··· Listed entries ···

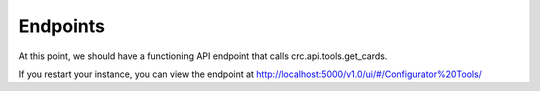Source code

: ---------
Endpoints
---------

At this point, we should have a functioning API endpoint that calls crc.api.tools.get_cards.

If you restart your instance, you can view the endpoint at http://localhost:5000/v1.0/ui/#/Configurator%20Tools/
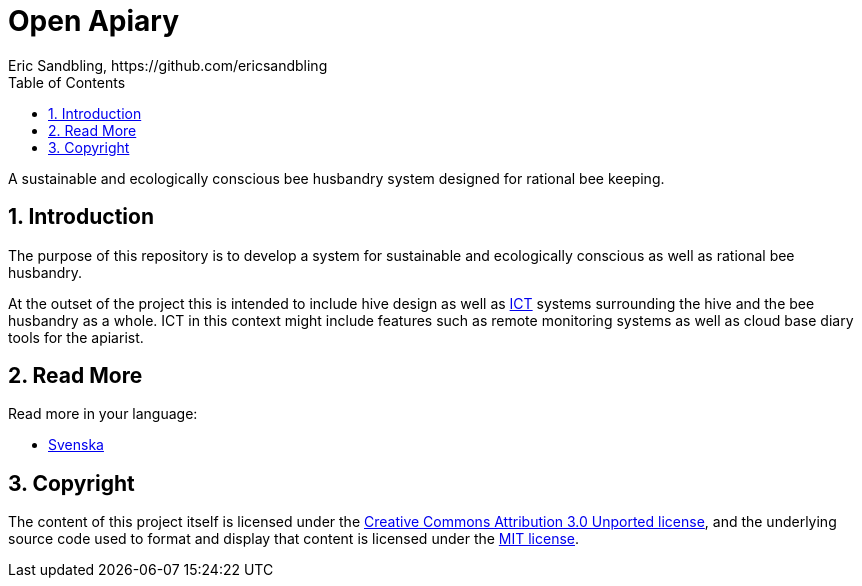 = Open Apiary
Eric Sandbling, https://github.com/ericsandbling
:toc:
// :toc-title: Innehållsförteckning
:toclevels: 5
:sectnums:

A sustainable and ecologically conscious bee husbandry system designed for rational bee keeping.

== Introduction

The purpose of this repository is to develop a system for sustainable and ecologically conscious as well as rational bee husbandry.

At the outset of the project this is intended to include hive design as well as https://en.wikipedia.org/wiki/Information_and_communications_technology[ICT] systems surrounding the hive and the bee husbandry as a whole. ICT in this context might include features such as remote monitoring systems as well as cloud base diary tools for the apiarist.

== Read More

Read more in your language:

* link:docs/README.swe-SV.adoc[Svenska]

== Copyright

The content of this project itself is licensed under the https://creativecommons.org/licenses/by/3.0/[Creative Commons Attribution 3.0 Unported license], and the underlying source code used to format and display that content is licensed under the link:LICENSE.adoc[MIT license].
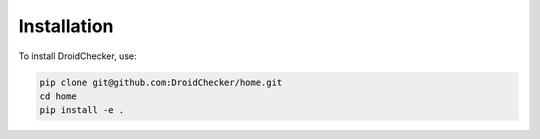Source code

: Installation
==============

To install DroidChecker, use:

.. code-block:: console
    
    pip clone git@github.com:DroidChecker/home.git
    cd home
    pip install -e .


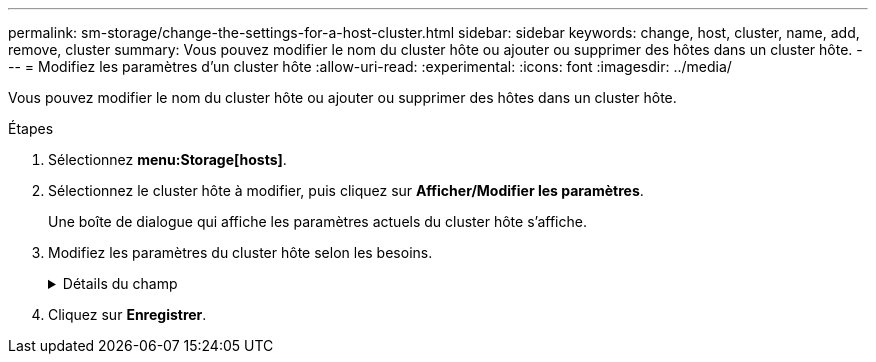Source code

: ---
permalink: sm-storage/change-the-settings-for-a-host-cluster.html 
sidebar: sidebar 
keywords: change, host, cluster, name, add, remove, cluster 
summary: Vous pouvez modifier le nom du cluster hôte ou ajouter ou supprimer des hôtes dans un cluster hôte. 
---
= Modifiez les paramètres d'un cluster hôte
:allow-uri-read: 
:experimental: 
:icons: font
:imagesdir: ../media/


[role="lead"]
Vous pouvez modifier le nom du cluster hôte ou ajouter ou supprimer des hôtes dans un cluster hôte.

.Étapes
. Sélectionnez *menu:Storage[hosts]*.
. Sélectionnez le cluster hôte à modifier, puis cliquez sur *Afficher/Modifier les paramètres*.
+
Une boîte de dialogue qui affiche les paramètres actuels du cluster hôte s'affiche.

. Modifiez les paramètres du cluster hôte selon les besoins.
+
.Détails du champ
[%collapsible]
====
[cols="1a,3a"]
|===
| Réglage | Description 


 a| 
Nom
 a| 
Vous pouvez spécifier le nom fourni par l'utilisateur du cluster hôte. La spécification d'un nom pour un cluster est requise.



 a| 
Hôtes associés
 a| 
Pour ajouter un hôte, cliquez sur la case *Associated Hosts*, puis sélectionnez un nom d'hôte dans la liste déroulante. Vous ne pouvez pas entrer manuellement un nom d'hôte.

Pour supprimer un hôte, cliquez sur *X* en regard du nom d'hôte.

|===
====
. Cliquez sur *Enregistrer*.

···

▶ Exercise requirements
Could you repeat exactly the lines from the first one of the records above through the line containing "If you restart", leaving out any pictures?

▶ The answer
Source code

: ---------
Endpoints
---------

At this point, we should have a functioning API endpoint that calls crc.api.tools.get_cards.

If you restart your instance, you can view the endpoint at http://localhost:5000/v1.0/ui/#/Configurator%20Tools/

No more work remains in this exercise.